At its heart, the budget provides short-term fiscal relief to millions of people who are seeing global events driving higher prices for everyday commodities and fuel.
Sweeteners dominating the headlines included a $250 cash payment to low income earners, fuel excise cut, mental health services, $1bn for local manufacturing, $18bn for infrastructure and a surprise increase in the Low to Medium Income Tax Offset.
In the medium term, this Budget bets that global recovery from the pandemic will continue and domestic inflation won’t soar out of control. So the government is painting hopefulness.
Will it have a lasting effect and influence the choices voters make at the ballot box? And can organisations guess who will win from the current situation? The answer isn’t clear – and for that you can thank deeply-rooted voter cynicism.
The Government’s public polling numbers are awful. But that might not matter on election day.
For many years, the impact of a Budget was measured by opinion polling, which reflected voting intentions at a particular time. Perversely, it’s hard to recall a Budget in recent memory that produced a positive bounce in any incumbent government’s numbers.
That’s because most of a cynical voting public are almost totally disengaged right now. They might not be expressing affection for either of the Prime Ministerial contenders, and they haven’t started to make their decisions.
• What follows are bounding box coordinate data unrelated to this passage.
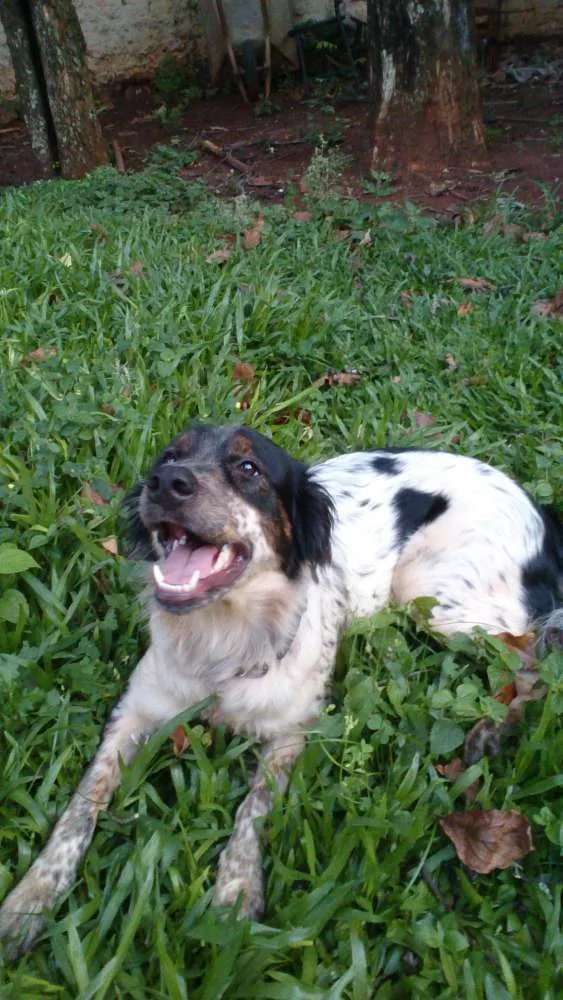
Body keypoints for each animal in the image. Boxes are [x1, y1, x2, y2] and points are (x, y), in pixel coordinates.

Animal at [1, 422, 563, 952]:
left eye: (248, 468)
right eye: (169, 455)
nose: (166, 482)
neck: (223, 641)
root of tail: (540, 510)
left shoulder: (292, 733)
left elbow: (253, 810)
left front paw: (235, 893)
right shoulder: (133, 713)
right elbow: (82, 804)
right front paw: (32, 897)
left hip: (433, 596)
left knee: (532, 656)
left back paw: (491, 730)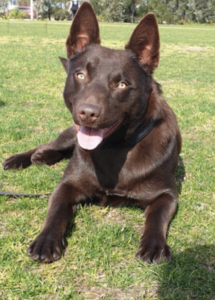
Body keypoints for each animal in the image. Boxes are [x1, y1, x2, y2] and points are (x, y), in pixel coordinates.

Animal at [2, 2, 182, 264]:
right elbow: (56, 211)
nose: (87, 113)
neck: (115, 147)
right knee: (51, 144)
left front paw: (154, 245)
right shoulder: (66, 186)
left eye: (122, 84)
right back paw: (23, 158)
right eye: (80, 75)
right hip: (69, 134)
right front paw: (46, 240)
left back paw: (42, 158)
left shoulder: (167, 195)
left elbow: (156, 216)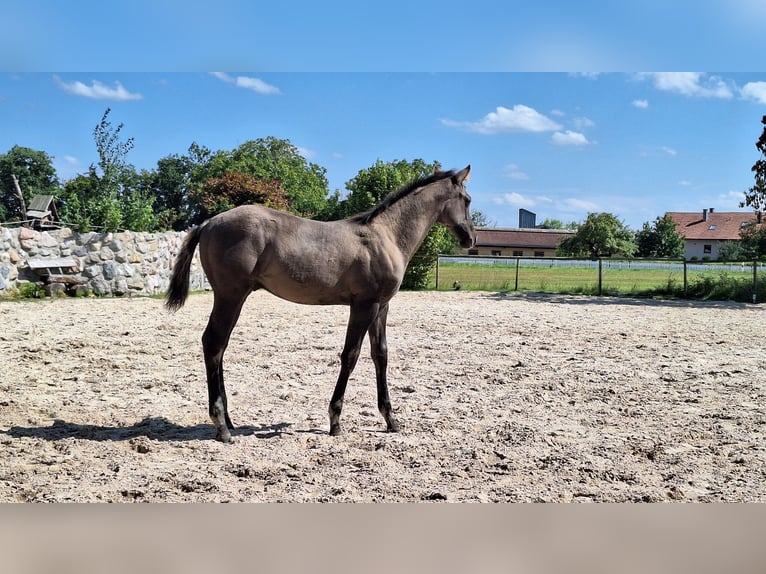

If we’ve learned anything in recent years, it’s not to trust polling that’s based on universal swings and predictive preference flows.
Once upon a time, respondents answered landlines and even spoke with pollsters on their doorsteps. Not any longer.
Polling companies are trying a range of methodologies to keep up with societal shifts.
It is a truism that voters almost always vote through their hip pocket. The difference this time is that both major parties are trying to appeal to an electorate that’s tired, jaded and very focussed on their own backyards.
That means all meaningful politics is local and it’s likely that this election will (again) be decided in a handful of electorates with appeals to individuals via social media rather than through unwatched TV debates or staged photo opportunities.
At this time of an election campaign, organisations must be very cautious about getting caught in storm of public debate. There are three golden rules at this time:
- Keep all your bridges open, you never know how the election will travel until the votes are counted
- Respect that all candidates are in a wild public battle for their jobs and livelihood – this is not a time for coffee catch-ups or administrivia
- Balance any opportunity for public debate, with the risk of getting into a dog fight. Especially when the dogs are expert and bred for battle.
During election campaigns the machinery of federal government gets locked up into ‘caretaker mode’, where decisions are suspended and neutrality reigns supreme. They will not want to get involved with the Morrison government celebrating their nuanced budget, or the Albanese opposition responding with pointed brickbats.
In the coming days we will learn about the timing of this next election, so take great care of your policy positions and relationships across all sides of the political debating chamber.